A catarata unilateral gera uma competição cortical desigual entre os olhos, levando a uma ambliopia profunda se não tratada precocemente com cirurgia e oclusão.
A catarata congênita é uma das principais causas de cegueira evitável na infância. O diagnóstico baseia-se no teste do reflexo vermelho (Teste do Olhinho) alterado. A conduta depende da densidade e localização da opacidade; catarata total ou central maior que 3mm exige cirurgia urgente. Fisiopatologicamente, a privação de estímulo luminoso durante o período crítico de plasticidade neuronal impede a formação de sinapses adequadas no corpo geniculado lateral e no córtex visual primário. O manejo pós-operatório é tão crítico quanto a cirurgia, envolvendo a correção da afaquia (lentes de contato ou LIO) e o tratamento da ambliopia.
O pior prognóstico visual na catarata congênita unilateral deve-se principalmente à ambliopia por privação. Diferente dos casos bilaterais, onde ambos os olhos sofrem privação semelhante, na unilateral o olho saudável domina as conexões no córtex visual. Sem intervenção cirúrgica imediata (geralmente nas primeiras 6 semanas de vida) e uma terapia de oclusão rigorosa do olho sadio no pós-operatório, o cérebro 'suprime' permanentemente a imagem do olho afetado, resultando em baixa visão irreversível mesmo após a remoção da opacidade.

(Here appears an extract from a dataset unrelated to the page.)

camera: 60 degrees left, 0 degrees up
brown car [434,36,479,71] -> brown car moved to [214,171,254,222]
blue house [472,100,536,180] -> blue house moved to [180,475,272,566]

A cirurgia deve ser realizada o mais precocemente possível, idealmente entre as 4 e 6 semanas de vida para catarata unilateral e até as 10 semanas para bilaterais. Adiar a cirurgia para após o segundo ano de vida, como sugerido em algumas alternativas incorretas, condena a criança a uma ambliopia profunda e nistagmo sensorial, pois o período crítico de desenvolvimento da fixação e da binocularidade ocorre nos primeiros meses de vida. O objetivo é restaurar a transparência dos meios ópticos antes que o dano cortical seja permanente.
A principal causa metabólica associada à catarata congênita é a galactosemia, e não a hipocalcemia. Na galactosemia, o acúmulo de dulcitol no cristalino causa um gradiente osmótico que leva à opacificação (clássica catarata em 'gota de óleo'). Outras causas incluem erros inatos do metabolismo e infecções congênitas (complexo TORCH). A identificação precoce dessas condições é vital, pois em casos como a galactosemia, a restrição dietética pode interromper ou até reverter parcialmente a progressão da opacidade.